◆ **WORK INSTRUCTIONS**
Apart from the pictures, write out all the records exactly.

[[ INPUT open ]]

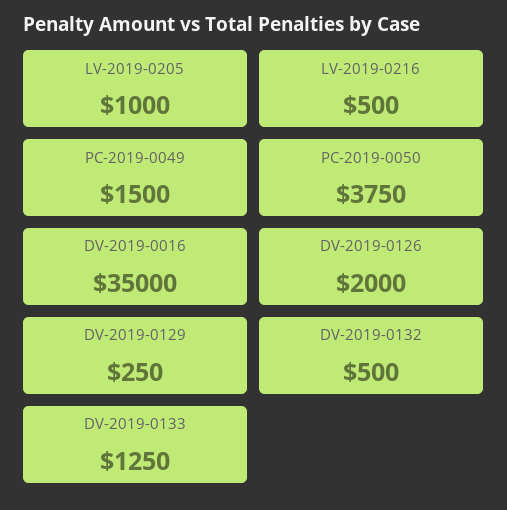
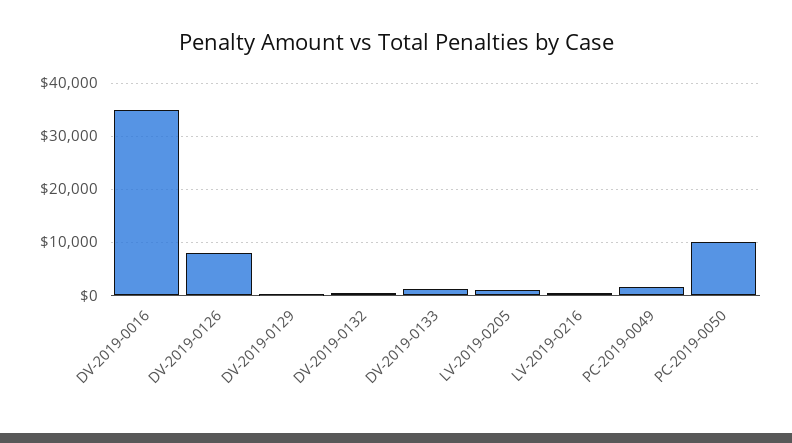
  {
    "LV-2019-0205": 1000,
    "LV-2019-0216": 500,
    "PC-2019-0049": 1500,
-   "PC-2019-0050": 3750,
+   "PC-2019-0050": 10000,
    "DV-2019-0016": 35000,
-   "DV-2019-0126": 2000,
+   "DV-2019-0126": 8000,
    "DV-2019-0129": 250,
    "DV-2019-0132": 500,
    "DV-2019-0133": 1250
  }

[[ INPUT closed ]]

◆ **TASK ANSWER**
  {
    "LV-2019-0205": 1000,
    "LV-2019-0216": 500,
    "PC-2019-0049": 1500,
-   "PC-2019-0050": 3750,
+   "PC-2019-0050": 10000,
    "DV-2019-0016": 35000,
-   "DV-2019-0126": 2000,
+   "DV-2019-0126": 8000,
    "DV-2019-0129": 250,
    "DV-2019-0132": 500,
    "DV-2019-0133": 1250
  }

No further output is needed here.